After locating the line that contains "- moved project" in the data below, set down exactly that line and each one after it through the line that contains "- switched all", and nothing more.

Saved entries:
-.-.-
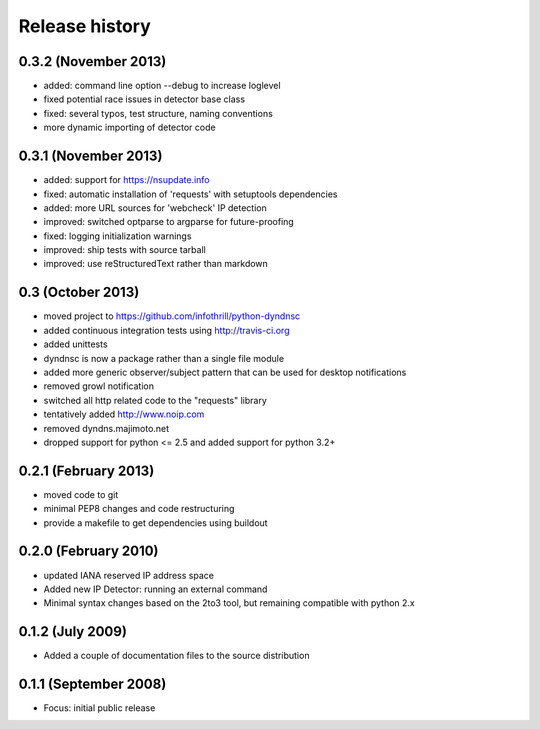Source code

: Release history
---------------

0.3.2 (November 2013)
+++++++++++++++++++++
- added: command line option --debug to increase loglevel 
- fixed potential race issues in detector base class
- fixed: several typos, test structure, naming conventions
- more dynamic importing of detector code

0.3.1 (November 2013)
+++++++++++++++++++++
- added: support for https://nsupdate.info
- fixed: automatic installation of 'requests' with setuptools dependencies
- added: more URL sources for 'webcheck' IP detection
- improved: switched optparse to argparse for future-proofing
- fixed: logging initialization warnings
- improved: ship tests with source tarball
- improved: use reStructuredText rather than markdown

0.3  (October 2013)
+++++++++++++++++++
- moved project to https://github.com/infothrill/python-dyndnsc
- added continuous integration tests using http://travis-ci.org
- added unittests
- dyndnsc is now a package rather than a single file module
- added more generic observer/subject pattern that can be used for
  desktop notifications
- removed growl notification
- switched all http related code to the "requests" library
- tentatively added http://www.noip.com
- removed dyndns.majimoto.net
- dropped support for python <= 2.5 and added support for python 3.2+

0.2.1 (February 2013)
+++++++++++++++++++++
- moved code to git
- minimal PEP8 changes and code restructuring
- provide a makefile to get dependencies using buildout

0.2.0 (February 2010)
+++++++++++++++++++++
- updated IANA reserved IP address space
- Added new IP Detector: running an external command
- Minimal syntax changes based on the 2to3 tool, but remaining compatible 
  with python 2.x

0.1.2 (July 2009)
+++++++++++++++++
- Added a couple of documentation files to the source distribution

0.1.1 (September 2008)
++++++++++++++++++++++
- Focus: initial public release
-.-.-
RESPONSE TO THIS TASK:
- moved project to https://github.com/infothrill/python-dyndnsc
- added continuous integration tests using http://travis-ci.org
- added unittests
- dyndnsc is now a package rather than a single file module
- added more generic observer/subject pattern that can be used for
  desktop notifications
- removed growl notification
- switched all http related code to the "requests" library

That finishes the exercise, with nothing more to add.